Rawlings urges respect, value for water bodies

BY: Graphic.com.gh
Former President Rawlings addresses the audience
Former President Rawlings addresses the audience

Former President Jerry John Rawlings has called for a renewed sense of sanitation, value and respect for the country’s water bodies.

He also called on drivers to drive carefully on the roads and endeavour to maintain their cars to avoid preventable vehicle crashes.

Mr. Rawlings said the dumping of refuse, feaces and open defecation in our water bodies was a clear lack of respect and value for our water bodies which also serve as a source of direct drinking water for many.

Speaking at the annual festival of the chiefs and people of Dagbamete to celebrate the revered Apetorku on Sunday, Mr. Rawlings said: “The most important resource for survival is clean air, the second most important is water. I have on several occasions advocated the need for us to take care of water bodies but some of us are simply incorrigible. We do not see the honour of God in the water we have at our disposal. The spirit of God is in both air and water.”

Former President Rawlings addresses the gathering

Commending the people of Ada for their reverence for their water bodies, former President Rawlings stated that a party organizer recently informed him that the people of Ada do not wash, bathe or dump rubbish in the Volta River.

“They have so much reverence for their water body because they drink directly from it. Unfortunately the people of Ada are at the very end of the lengthy river, which carries downstream, all the rubbish and filth dumped upstream. They should probably be up there where it's cleaner but they are at the receiving end.

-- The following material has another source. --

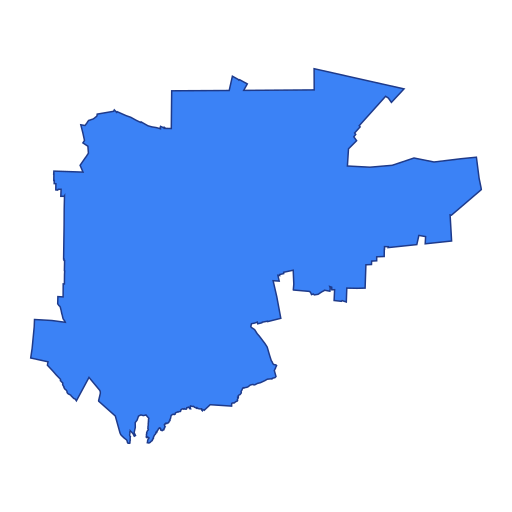 Pánuco, Zacatecas, Mexico (Equal Earth projection)
{"feature_id": "50627088B44962860641179", "entity_name": "Pánuco", "entity_type": "district", "adm_level": 2, "iso_a3": "MEX", "parent_name": "Mexico", "parent_adm1": "Zacatecas", "projection": "equal_earth", "projection_center": [-102.504, 22.978], "detail": "fine", "context": "isolated", "style": "filled", "palette": "blue", "viewbox_px": 512, "rotation_deg": 0, "n_neighbors": 0, "source": "geoboundaries", "source_scale": "gbopen_adm2", "svg_char_len": 5980}
<svg xmlns="http://www.w3.org/2000/svg" viewBox="0 0 512 512"><path d="M461.3,158.7L434.0,162.0L414.0,158.0L392.2,165.3L369.9,167.2L347.4,166.0L348.5,148.8L356.6,140.7L353.8,136.8L355.7,134.4L354.6,133.0L360.1,126.9L359.2,125.7L385.6,96.3L388.3,98.0L391.4,102.4L404.0,88.9L314.1,68.7L314.2,89.9L243.7,90.4L247.3,83.9L239.6,79.7L238.9,80.2L238.4,79.6L237.6,79.1L232.4,76.2L229.2,90.5L171.7,90.8L171.3,128.5L164.6,128.4L164.8,128.0L164.3,127.9L164.5,127.5L164.1,127.2L163.9,127.5L163.3,127.6L160.6,126.4L160.5,127.0L160.3,127.1L160.0,128.5L160.5,128.6L160.5,128.8L156.4,127.6L152.0,126.9L148.0,125.8L141.1,121.9L140.8,122.5L136.2,120.3L130.8,117.3L126.0,115.6L117.2,111.7L116.7,112.4L114.3,109.9L113.6,111.3L97.2,114.1L97.0,115.7L96.5,116.5L95.6,117.1L94.2,118.3L92.5,119.3L91.4,119.5L90.1,120.1L89.1,120.2L88.8,120.4L88.0,121.2L86.9,123.0L85.0,125.5L80.8,124.8L82.9,133.1L84.5,140.5L82.9,142.9L86.6,145.4L87.9,146.2L88.4,153.2L86.2,156.6L85.2,157.9L80.1,165.3L83.0,172.1L53.9,171.1L53.7,174.1L53.9,174.1L53.8,180.5L54.3,180.5L54.2,183.6L55.9,183.7L55.8,189.9L57.6,190.1L57.8,190.0L57.9,189.5L58.2,189.3L61.1,189.3L60.8,196.3L64.2,196.3L64.5,195.8L64.2,208.9L64.1,224.9L63.6,259.0L64.0,259.0L64.0,260.4L64.6,260.5L64.4,270.7L64.7,270.9L64.5,274.3L64.4,283.9L63.2,283.9L63.1,296.9L57.9,296.6L57.7,303.8L58.9,305.5L60.0,306.5L60.4,307.5L60.6,308.5L61.1,310.3L61.8,313.8L62.2,314.9L62.6,316.8L63.1,318.8L64.9,321.3L65.3,322.3L51.9,320.5L34.5,319.5L34.2,326.9L32.1,348.6L30.7,358.0L48.0,361.8L47.4,365.2L53.0,371.2L56.1,374.8L60.5,379.3L60.4,380.7L61.3,381.4L61.4,381.7L61.9,382.2L62.6,382.7L62.8,383.2L62.6,384.2L63.0,385.4L64.0,386.9L63.9,387.5L64.9,389.1L66.0,389.9L67.0,391.3L67.1,392.5L67.5,393.1L68.4,394.0L69.4,394.4L70.8,395.2L71.1,395.8L73.8,398.5L75.1,399.0L75.4,399.3L76.4,400.8L89.0,377.4L99.8,390.4L100.3,391.8L100.3,393.5L98.6,400.7L98.7,401.2L115.3,416.0L120.0,432.9L120.8,434.7L121.8,435.8L124.1,438.0L126.6,439.9L127.0,440.6L127.5,442.6L128.0,443.2L129.4,443.3L129.8,443.2L129.9,442.7L130.0,441.5L129.9,441.2L130.3,440.1L130.1,439.5L130.2,437.2L130.4,436.5L129.9,436.1L129.7,435.6L129.6,434.8L129.9,433.4L129.8,432.7L129.9,431.7L130.3,431.3L130.3,430.9L130.8,431.5L131.4,431.9L133.0,433.7L134.3,436.2L135.5,435.5L134.2,432.8L134.3,431.8L135.3,427.4L135.2,422.6L137.1,420.1L138.5,416.1L140.9,414.9L143.3,415.6L145.2,415.2L145.9,414.9L148.8,418.3L148.4,420.1L148.6,421.2L148.3,421.8L148.4,422.2L148.2,423.5L148.3,424.0L148.2,424.8L148.3,425.1L148.0,426.3L148.0,427.8L147.9,428.0L148.0,428.2L147.9,428.6L148.3,429.3L148.3,429.9L147.8,430.3L147.5,430.7L146.7,432.5L146.6,433.1L146.8,433.5L146.5,434.2L146.4,434.7L146.5,435.9L146.2,437.0L146.9,437.6L147.7,437.0L147.8,437.3L149.0,438.0L148.0,439.4L147.6,440.6L147.6,441.2L147.3,442.7L148.9,443.0L150.0,442.5L151.2,441.3L152.2,440.6L152.4,439.7L152.7,439.6L152.8,439.2L153.1,438.7L153.1,438.4L153.4,438.3L153.5,438.1L153.4,437.4L153.5,437.1L153.7,436.7L154.6,434.9L155.2,434.4L155.6,433.8L156.0,432.3L156.5,432.5L156.6,432.0L157.0,431.8L156.8,431.5L157.3,430.7L157.5,430.6L158.0,429.9L158.0,429.7L158.6,428.6L159.0,428.4L159.4,427.8L159.7,427.8L159.9,428.3L160.4,428.3L160.6,428.5L160.4,429.0L160.5,429.3L160.7,429.5L160.8,430.1L161.4,430.2L161.9,430.6L162.4,430.6L162.5,430.4L163.0,430.2L163.0,429.9L163.2,429.7L163.6,429.7L163.8,429.2L164.0,429.3L164.1,428.6L164.5,428.1L164.5,427.6L164.8,427.5L164.8,426.9L165.0,426.7L164.8,426.6L164.4,424.6L164.6,424.4L165.0,424.4L165.2,423.6L166.0,423.1L166.8,423.6L167.2,423.1L168.2,422.9L168.7,422.5L169.2,421.2L170.0,420.6L169.8,419.7L169.9,419.4L170.4,418.9L171.1,415.6L171.2,415.4L172.5,414.5L173.3,414.2L173.5,414.2L174.1,414.6L175.1,414.2L175.3,413.1L175.7,412.9L175.9,412.6L176.5,412.4L176.8,412.4L177.5,411.9L178.1,412.1L179.0,411.6L180.3,411.5L180.7,411.0L180.8,410.2L180.9,409.9L181.2,409.6L182.4,408.9L183.0,408.8L183.8,409.2L184.3,408.7L184.7,409.0L186.0,409.2L186.4,409.1L186.6,408.8L186.8,407.7L187.2,407.7L188.4,407.1L189.1,407.7L189.7,408.7L190.6,408.8L190.2,406.7L190.3,406.1L190.5,405.9L191.8,406.3L193.0,406.5L193.3,406.3L194.0,406.6L194.4,407.2L196.0,407.8L196.3,408.1L196.6,407.6L196.8,407.5L197.1,407.8L197.4,408.4L198.1,408.4L198.9,408.8L200.3,408.9L201.6,408.8L201.6,409.9L202.4,410.8L203.0,409.9L204.0,409.8L204.3,410.2L210.2,404.7L231.6,406.1L231.7,403.4L233.1,402.8L233.9,403.1L234.8,402.5L235.5,401.8L236.0,401.5L236.6,401.4L237.4,400.9L237.6,400.4L237.3,399.8L237.4,399.4L238.1,398.2L238.2,397.8L237.7,397.6L237.6,397.2L238.4,397.0L238.4,396.5L238.2,395.8L238.5,395.5L239.3,394.8L240.0,394.6L241.1,393.2L241.3,392.7L241.1,391.5L241.3,391.0L241.9,390.1L242.4,388.8L243.2,387.7L243.4,387.7L243.6,388.0L244.0,387.8L244.4,387.9L244.5,387.7L246.3,387.4L247.4,387.1L248.2,386.7L250.3,385.0L253.0,384.4L253.9,384.9L254.8,384.8L257.5,383.4L260.4,382.7L264.9,380.6L267.3,379.2L271.2,378.8L271.9,379.0L272.3,378.3L275.0,377.6L276.0,376.5L274.3,370.5L275.6,367.9L275.6,367.5L276.6,365.6L275.9,364.9L273.7,364.5L272.8,363.5L272.1,361.8L271.3,360.7L269.7,355.7L267.2,347.1L266.2,345.5L264.9,343.5L259.3,336.1L257.2,333.7L254.6,329.6L251.5,327.5L250.8,326.6L251.5,323.7L254.5,323.1L257.3,322.1L257.7,323.8L261.8,322.8L262.0,322.7L262.2,322.2L267.5,321.2L267.7,321.6L280.8,318.3L276.8,296.8L273.1,280.7L279.2,281.1L277.9,275.3L279.7,275.6L279.6,274.5L283.7,273.6L283.6,272.3L293.2,270.2L293.8,284.1L293.3,289.9L293.4,290.0L309.3,291.4L310.0,291.8L311.0,293.3L311.5,294.6L313.3,294.0L314.3,294.9L318.1,294.3L321.7,291.9L324.2,290.6L324.4,290.2L329.9,291.2L330.2,289.0L330.2,288.0L329.7,286.5L331.7,287.2L331.8,289.8L334.6,289.7L334.1,300.5L341.4,301.3L342.1,300.6L346.3,302.0L346.8,288.1L357.0,288.3L365.1,288.1L365.9,264.8L371.5,264.5L371.6,261.1L376.7,260.8L376.7,256.8L384.2,256.5L384.3,249.2L384.5,249.2L384.5,246.6L388.3,246.7L388.1,247.6L416.8,244.6L418.6,236.6L418.6,235.9L418.9,235.4L425.6,236.6L425.2,243.8L451.6,241.0L450.1,214.9L451.4,215.2L481.3,189.6L481.0,187.5L479.1,178.3L476.4,157.2L461.3,158.7Z" fill="#3b82f6" stroke="#1e3a8a" stroke-width="1.5"/></svg>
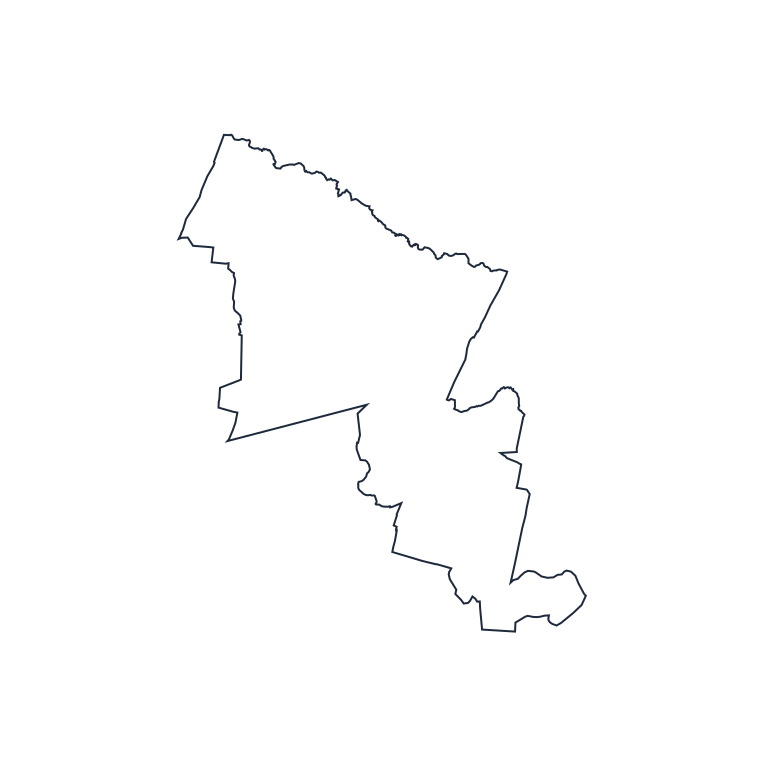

“If one is seen spitting into the water it means that person is a stranger. If people want to wash they fetch water from the river to do so. They don’t wash in the river. All visitors are compelled to live by their norms,” the former President said.

Mr. Rawlings also commended the people of Dagbamete for their sense of cleanliness saying he accepted the invitation to attend the festival because of the social sense of responsibility, discipline and self-help initiatives that the people of Dagbamete are known for.

The former President also called on drivers to always drive carefully and regularly maintain their vehicles, including checking the quality of their vehicle tyres. He informed the gathering that he had received assurances from the Interior Minister that plans were afoot to start prosecuting people for irresponsible driving that kills and maims people.

“When we leave here we should drive carefully. When you are tired or you refuse to check your tyres and there is an accident you shouldn’t say it is the doing of God. It is your irresponsibility. In other developed countries you will be charged for manslaughter, tried and jailed. But here in Ghana we just call it accident and leave it. Why can’t we feel safe on our roads?” he asked.



President Rawlings and Togbe Sri cut the tape to commission the new community centre

Flt Lt Jerry John Rawlings also called for a renewed sense of family planning saying we should be responsible for all unplanned births instead of insisting it is the will of God. He indicated that family planning was a recognition of one’s responsibility to himself and family and the desire to improve one’s standard of living. He cautioned that if we did not manage births responsibility our population would outstrip valuable resources such as water, indicating that in places like Cape Town in South Africa and some areas of Pakistan water scarcity was already a major problem.

The former President later joined the Awoemefia of the Anlo Traditional Area, Togbe Sri III to commission a new community centre built by the people of Dagbamete.

The people of Dagbamete who are predominantly adherents of the African Traditional Religion have with the support of Apetorku Gbodzi constructed a clinic with a doctor’s bungalow and nurses’ quarters, a computer laboratory, teachers’ quarters, a public toilet and also installed street lights over the past ten years.